QuarkDB backup: missing quarkdb-checkpoint cmd

Dear all,

We’re running an EOS instance with 3 MGMs and ns in quarkdb.
According to quarkdb docs, https://quarkdb.web.cern.ch/quarkdb/docs/master/backup/

We should use the command ‘quarkdb-checkpoint’ to create a checkpoint/snapshot that can then be synced. That tool does not seem to be part of the rpm package.
Installed Packages
Name : quarkdb
Arch : x86_64
Version : 0.4.2
Release : 1.el7.cern

However, /bin/quarkdb-validate-checkpoint is there. What am I missing?

Best,
Erich

Hi, we currently run the command to checkpoint from the redis-cli, eg. redis-cli -p ${QDB_PORT} raft-checkpoint ${BACKUP_PATH}

From memory it needs to also be run on the QDB master node.

1 Like

Thanks, I’ll give this a try!

Crystal is correct, raft-checkpoint will work. quarkdb-checkpoint is a command aliased to raft-checkpoint, they do exactly the same thing.
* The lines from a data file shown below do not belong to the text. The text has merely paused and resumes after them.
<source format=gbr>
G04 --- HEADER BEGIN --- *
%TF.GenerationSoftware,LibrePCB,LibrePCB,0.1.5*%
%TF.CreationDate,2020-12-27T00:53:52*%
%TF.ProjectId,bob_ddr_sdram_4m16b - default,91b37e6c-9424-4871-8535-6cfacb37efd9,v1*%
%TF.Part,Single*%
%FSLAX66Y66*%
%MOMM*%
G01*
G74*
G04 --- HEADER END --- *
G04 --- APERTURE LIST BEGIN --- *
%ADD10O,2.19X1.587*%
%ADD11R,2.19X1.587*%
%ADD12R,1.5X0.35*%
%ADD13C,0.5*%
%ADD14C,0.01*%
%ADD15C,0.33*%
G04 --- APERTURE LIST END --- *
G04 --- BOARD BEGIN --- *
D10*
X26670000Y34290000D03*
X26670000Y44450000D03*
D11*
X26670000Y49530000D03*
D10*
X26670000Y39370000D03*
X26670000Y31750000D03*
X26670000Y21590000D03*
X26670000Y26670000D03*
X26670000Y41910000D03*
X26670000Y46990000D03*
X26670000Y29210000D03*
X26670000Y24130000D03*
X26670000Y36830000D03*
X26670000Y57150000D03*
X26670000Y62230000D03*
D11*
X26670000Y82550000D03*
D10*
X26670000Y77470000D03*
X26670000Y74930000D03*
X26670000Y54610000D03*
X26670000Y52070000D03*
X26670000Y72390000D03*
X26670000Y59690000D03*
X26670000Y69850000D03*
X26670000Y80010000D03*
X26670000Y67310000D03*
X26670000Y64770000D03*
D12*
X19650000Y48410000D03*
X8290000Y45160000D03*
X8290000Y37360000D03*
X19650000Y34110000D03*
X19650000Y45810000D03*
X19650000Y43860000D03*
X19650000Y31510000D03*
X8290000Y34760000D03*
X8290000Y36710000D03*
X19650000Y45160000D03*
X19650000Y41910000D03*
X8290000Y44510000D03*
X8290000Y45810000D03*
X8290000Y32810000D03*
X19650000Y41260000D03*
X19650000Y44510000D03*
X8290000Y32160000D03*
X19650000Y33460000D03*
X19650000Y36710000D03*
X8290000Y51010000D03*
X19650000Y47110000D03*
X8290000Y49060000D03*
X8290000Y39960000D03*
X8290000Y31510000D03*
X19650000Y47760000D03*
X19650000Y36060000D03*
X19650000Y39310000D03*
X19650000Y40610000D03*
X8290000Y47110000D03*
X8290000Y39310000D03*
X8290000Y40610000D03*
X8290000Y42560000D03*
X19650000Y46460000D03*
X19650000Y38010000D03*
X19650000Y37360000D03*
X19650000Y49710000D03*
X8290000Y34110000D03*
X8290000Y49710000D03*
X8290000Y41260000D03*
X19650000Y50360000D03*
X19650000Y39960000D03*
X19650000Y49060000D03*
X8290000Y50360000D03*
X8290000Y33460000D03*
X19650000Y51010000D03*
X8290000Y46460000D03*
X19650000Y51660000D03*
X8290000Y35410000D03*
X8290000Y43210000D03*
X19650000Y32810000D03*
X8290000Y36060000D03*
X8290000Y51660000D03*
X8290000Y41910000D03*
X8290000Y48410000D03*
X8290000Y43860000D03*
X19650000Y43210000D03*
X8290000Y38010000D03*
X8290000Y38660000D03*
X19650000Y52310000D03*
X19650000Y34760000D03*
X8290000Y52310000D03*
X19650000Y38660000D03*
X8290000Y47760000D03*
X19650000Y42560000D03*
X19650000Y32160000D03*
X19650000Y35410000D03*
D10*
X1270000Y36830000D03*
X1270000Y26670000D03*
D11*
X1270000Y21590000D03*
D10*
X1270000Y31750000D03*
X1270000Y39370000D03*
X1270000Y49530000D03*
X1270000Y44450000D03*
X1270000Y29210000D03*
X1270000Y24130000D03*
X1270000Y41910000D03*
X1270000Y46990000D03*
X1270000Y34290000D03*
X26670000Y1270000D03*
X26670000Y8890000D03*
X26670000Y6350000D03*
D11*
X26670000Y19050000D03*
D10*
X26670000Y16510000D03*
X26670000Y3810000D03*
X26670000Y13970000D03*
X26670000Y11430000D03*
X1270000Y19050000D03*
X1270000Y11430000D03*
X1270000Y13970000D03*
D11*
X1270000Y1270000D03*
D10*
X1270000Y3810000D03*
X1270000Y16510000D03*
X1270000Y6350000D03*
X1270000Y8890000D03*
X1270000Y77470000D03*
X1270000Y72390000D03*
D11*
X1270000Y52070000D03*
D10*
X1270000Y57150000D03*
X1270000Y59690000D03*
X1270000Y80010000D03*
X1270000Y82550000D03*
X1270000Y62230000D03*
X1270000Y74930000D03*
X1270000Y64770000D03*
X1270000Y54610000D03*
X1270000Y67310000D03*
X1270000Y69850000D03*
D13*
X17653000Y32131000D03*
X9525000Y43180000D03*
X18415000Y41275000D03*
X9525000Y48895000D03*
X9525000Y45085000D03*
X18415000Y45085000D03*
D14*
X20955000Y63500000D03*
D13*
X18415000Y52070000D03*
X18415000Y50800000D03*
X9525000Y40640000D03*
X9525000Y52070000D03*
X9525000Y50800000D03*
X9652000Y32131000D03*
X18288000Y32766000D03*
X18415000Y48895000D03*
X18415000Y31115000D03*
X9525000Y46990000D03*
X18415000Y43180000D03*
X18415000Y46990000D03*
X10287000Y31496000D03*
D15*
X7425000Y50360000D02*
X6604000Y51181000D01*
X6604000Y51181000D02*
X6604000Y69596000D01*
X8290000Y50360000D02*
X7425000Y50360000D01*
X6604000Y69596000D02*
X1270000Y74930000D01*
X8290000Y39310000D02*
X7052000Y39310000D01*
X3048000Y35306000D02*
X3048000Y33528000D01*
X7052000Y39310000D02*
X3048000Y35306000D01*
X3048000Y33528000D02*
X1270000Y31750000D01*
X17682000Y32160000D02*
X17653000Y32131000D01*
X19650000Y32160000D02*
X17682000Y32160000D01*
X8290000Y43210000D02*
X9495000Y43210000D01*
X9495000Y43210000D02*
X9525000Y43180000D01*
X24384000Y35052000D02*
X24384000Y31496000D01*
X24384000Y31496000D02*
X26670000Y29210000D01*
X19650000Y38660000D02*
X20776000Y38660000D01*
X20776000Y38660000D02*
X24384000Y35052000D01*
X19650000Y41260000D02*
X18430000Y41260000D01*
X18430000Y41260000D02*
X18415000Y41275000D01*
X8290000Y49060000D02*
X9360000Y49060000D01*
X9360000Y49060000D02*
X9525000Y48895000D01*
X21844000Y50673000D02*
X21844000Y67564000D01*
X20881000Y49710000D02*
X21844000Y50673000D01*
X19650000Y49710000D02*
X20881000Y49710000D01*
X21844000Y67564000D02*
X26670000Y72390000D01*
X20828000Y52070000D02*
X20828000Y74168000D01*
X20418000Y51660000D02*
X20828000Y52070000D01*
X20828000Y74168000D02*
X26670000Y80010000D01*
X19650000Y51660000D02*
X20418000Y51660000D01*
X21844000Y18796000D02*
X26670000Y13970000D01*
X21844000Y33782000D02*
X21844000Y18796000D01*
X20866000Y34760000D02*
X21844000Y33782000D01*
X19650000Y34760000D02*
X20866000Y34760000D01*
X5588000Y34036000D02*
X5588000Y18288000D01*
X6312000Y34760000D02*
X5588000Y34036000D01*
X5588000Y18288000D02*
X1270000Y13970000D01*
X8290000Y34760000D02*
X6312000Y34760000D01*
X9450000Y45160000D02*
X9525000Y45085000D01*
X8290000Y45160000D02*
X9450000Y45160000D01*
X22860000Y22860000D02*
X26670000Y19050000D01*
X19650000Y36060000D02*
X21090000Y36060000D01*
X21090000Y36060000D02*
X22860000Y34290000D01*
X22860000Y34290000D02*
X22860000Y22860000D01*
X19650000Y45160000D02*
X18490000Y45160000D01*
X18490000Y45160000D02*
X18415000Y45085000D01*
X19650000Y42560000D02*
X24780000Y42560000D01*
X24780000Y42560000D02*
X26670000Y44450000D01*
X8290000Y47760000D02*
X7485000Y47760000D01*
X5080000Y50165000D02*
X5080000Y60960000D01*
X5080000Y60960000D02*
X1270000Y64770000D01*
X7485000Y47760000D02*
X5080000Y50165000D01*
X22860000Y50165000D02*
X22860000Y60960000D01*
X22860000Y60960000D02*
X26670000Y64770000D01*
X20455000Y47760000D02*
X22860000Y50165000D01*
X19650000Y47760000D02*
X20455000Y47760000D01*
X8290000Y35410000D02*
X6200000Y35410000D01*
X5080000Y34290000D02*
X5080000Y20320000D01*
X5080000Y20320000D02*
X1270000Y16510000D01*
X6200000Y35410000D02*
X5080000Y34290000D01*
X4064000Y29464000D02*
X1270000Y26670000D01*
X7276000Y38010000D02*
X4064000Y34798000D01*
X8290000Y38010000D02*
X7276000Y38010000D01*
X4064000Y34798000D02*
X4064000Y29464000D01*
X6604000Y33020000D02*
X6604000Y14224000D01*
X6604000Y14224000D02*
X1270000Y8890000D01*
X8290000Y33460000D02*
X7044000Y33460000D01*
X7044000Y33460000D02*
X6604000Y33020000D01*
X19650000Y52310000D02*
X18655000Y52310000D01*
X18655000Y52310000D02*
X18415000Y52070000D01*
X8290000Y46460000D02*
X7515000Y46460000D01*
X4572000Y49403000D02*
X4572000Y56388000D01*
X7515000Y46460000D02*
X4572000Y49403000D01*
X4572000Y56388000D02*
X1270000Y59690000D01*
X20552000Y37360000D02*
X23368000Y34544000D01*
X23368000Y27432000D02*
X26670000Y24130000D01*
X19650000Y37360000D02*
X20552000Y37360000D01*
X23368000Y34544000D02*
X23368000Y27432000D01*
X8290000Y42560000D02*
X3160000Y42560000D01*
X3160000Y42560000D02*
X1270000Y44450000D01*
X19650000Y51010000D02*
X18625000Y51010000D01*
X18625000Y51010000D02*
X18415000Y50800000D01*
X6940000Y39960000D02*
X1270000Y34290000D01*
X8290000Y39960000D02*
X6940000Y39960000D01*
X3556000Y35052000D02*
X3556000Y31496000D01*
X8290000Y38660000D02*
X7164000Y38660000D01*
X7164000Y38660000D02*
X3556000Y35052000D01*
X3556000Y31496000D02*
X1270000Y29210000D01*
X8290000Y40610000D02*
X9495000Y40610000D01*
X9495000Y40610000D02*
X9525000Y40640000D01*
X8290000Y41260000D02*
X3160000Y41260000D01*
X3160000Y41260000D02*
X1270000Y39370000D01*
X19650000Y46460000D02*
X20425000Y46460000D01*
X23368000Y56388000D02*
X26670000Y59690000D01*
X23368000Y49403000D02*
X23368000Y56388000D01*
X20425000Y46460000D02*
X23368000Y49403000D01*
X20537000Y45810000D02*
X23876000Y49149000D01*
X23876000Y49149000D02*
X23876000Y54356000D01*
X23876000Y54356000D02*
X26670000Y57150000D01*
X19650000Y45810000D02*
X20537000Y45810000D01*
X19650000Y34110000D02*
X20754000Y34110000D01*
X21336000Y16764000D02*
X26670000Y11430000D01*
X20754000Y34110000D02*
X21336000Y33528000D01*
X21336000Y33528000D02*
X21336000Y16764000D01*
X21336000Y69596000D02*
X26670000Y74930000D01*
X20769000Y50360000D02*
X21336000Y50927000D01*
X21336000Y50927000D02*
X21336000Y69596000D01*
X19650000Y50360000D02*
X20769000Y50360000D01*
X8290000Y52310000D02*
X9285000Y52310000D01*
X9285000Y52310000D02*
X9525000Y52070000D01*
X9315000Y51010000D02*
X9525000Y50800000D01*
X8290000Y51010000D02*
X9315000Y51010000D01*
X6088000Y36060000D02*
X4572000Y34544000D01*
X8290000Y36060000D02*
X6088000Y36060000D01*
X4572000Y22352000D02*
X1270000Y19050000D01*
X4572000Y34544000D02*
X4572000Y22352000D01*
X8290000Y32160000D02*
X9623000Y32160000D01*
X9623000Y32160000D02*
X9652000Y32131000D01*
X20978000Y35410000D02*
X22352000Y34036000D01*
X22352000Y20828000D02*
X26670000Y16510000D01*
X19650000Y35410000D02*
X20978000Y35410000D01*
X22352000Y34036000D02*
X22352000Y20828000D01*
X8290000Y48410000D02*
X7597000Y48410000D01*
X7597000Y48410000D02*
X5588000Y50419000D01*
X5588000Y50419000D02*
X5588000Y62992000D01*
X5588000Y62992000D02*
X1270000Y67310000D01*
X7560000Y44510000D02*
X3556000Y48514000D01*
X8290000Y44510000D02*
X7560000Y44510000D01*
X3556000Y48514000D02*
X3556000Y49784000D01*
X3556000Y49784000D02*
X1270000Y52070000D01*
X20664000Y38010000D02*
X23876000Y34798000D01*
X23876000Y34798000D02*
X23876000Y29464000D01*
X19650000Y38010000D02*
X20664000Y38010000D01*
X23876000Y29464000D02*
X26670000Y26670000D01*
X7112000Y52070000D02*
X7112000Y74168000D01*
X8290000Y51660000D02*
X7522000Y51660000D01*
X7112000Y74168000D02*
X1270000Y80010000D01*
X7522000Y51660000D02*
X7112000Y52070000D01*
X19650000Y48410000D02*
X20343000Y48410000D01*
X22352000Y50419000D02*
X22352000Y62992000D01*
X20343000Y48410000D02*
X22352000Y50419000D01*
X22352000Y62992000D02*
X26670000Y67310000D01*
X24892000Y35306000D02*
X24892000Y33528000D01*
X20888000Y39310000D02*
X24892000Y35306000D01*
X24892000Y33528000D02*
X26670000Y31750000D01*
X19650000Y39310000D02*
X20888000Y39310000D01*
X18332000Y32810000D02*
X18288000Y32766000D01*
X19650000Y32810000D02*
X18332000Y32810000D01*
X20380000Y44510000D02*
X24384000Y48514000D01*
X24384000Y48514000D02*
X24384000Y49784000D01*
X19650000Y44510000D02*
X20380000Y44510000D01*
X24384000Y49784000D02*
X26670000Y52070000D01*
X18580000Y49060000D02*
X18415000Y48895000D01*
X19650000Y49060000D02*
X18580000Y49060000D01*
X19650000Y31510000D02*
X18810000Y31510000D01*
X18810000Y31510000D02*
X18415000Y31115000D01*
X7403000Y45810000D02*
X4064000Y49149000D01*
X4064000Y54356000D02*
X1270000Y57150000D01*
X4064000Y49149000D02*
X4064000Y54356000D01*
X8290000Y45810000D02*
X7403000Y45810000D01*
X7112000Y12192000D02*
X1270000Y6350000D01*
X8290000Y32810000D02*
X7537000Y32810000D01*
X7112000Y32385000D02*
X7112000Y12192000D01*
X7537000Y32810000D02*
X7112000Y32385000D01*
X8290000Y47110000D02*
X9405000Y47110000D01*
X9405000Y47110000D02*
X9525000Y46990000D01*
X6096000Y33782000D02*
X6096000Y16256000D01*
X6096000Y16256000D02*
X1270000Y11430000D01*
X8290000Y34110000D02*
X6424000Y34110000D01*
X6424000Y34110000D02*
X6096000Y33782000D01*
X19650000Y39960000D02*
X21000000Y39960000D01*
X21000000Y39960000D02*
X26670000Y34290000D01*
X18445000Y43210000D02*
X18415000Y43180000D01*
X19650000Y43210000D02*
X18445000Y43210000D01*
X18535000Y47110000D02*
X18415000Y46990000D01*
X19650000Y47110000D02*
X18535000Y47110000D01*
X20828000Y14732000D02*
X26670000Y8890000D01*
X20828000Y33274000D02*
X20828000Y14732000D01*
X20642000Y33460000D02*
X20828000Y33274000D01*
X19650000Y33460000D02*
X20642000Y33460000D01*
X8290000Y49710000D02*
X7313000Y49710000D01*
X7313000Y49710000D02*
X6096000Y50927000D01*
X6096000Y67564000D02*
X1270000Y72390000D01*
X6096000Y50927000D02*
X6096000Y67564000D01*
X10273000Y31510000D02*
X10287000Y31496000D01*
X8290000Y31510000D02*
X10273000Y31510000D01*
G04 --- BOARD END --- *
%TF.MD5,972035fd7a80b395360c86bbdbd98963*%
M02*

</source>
It’s a redis command, not a tool – I’m adding a clarification in the docs :slight_smile:

quarkdb-validate-checkpoint is indeed a tool.

Cheers,
Georgios

Thanks, @crystal and @gbitzes I just ran
redis-cli -p 9999 raft-checkpoint /srv/metadata/first_backup
it works like a charm :slight_smile:
Best,
Erich

maybe for useful for others, we’re using this as backup now:
we run this on all quarkdb nodes in the cluster, but the script will only execute the backup on the leader.

roughly it does:

  • create checkpoint
  • calculate checkpoint size
  • validate checkpoint - and bail if validation fails
  • rotate away previous backup run (the target is a snapshotted NFS mount)
  • rsync current backup
  • and write some prometheus metrics

for sure it’s not perfect, but we’ll start with that.
comments welcome.


RAFT_STATUS=$(redis-cli -p 9999 raft-info | grep 'STATUS')
BACKUP_PATH=/mnt/meta_backup/eos_ns_metadata

START_TIME=$(date -Iseconds)
echo "##################################################"
echo "now is ${START_TIME}"
echo "raft status: $RAFT_STATUS"

PROM_METRIC_TIME="# HELP eos_backup_metadata_timestamp time of last successful eos NS metadata backup
# TYPE eos_backup_metadata_timestamp counter
eos_backup_metadata_timestamp"

PROM_METRIC_BYTES="# HELP eos_backup_metadata_bytes size of eos NS metadata backup
# TYPE eos_backup_metadata_bytes gauge
eos_backup_metadata_bytes"

if [[ "$RAFT_STATUS" == "STATUS LEADER" ]] ; then
  echo "starting backup"
  STAMP=$(date +%s)
  CHECKPOINT_PATH=/srv/metadata/backup_${STAMP}
  echo "writing snapshot..."
  redis-cli -p 9999 raft-checkpoint ${CHECKPOINT_PATH}
  echo "showing checkpoint size"
  du -sch ${CHECKPOINT_PATH}
  BACKUP_BYTES=$(du -s --bytes  ${CHECKPOINT_PATH} | awk '{print $1;}')
  echo "validating checkpoint"
  quarkdb-validate-checkpoint --path ${CHECKPOINT_PATH} --eos 2>&1
  VALIDATE_STATUS=$?
  if [[ "$VALIDATE_STATUS" -ne "0" ]]; then
    echo "=== SNAPSHOT VALIDATION FAILED, BAILING ==="
    exit 1
  fi
  echo "rotate old backup"
  rm -rf ${BACKUP_PATH}.old
  mv ${BACKUP_PATH} ${BACKUP_PATH}.old
  echo "rsync snapshot"
  rsync -at ${CHECKPOINT_PATH}/ ${BACKUP_PATH}
  echo "cleaning up checkpoint"
  rm -rf ${CHECKPOINT_PATH}
  echo "update prometheus metric"
  echo "${PROM_METRIC_TIME} $(date +%s)" > /opt/prometheus_data/eos_backup.prom
  echo "${PROM_METRIC_BYTES} ${BACKUP_BYTES}" >> /opt/prometheus_data/eos_backup.prom
  FINISH_TIME=$(date -Iseconds)
  echo "completion time: ${FINISH_TIME}"
  echo "backup complete, done."
  exit 0
else
  echo "not leader, done."
  exit 0
fi

exit 0
2 Likes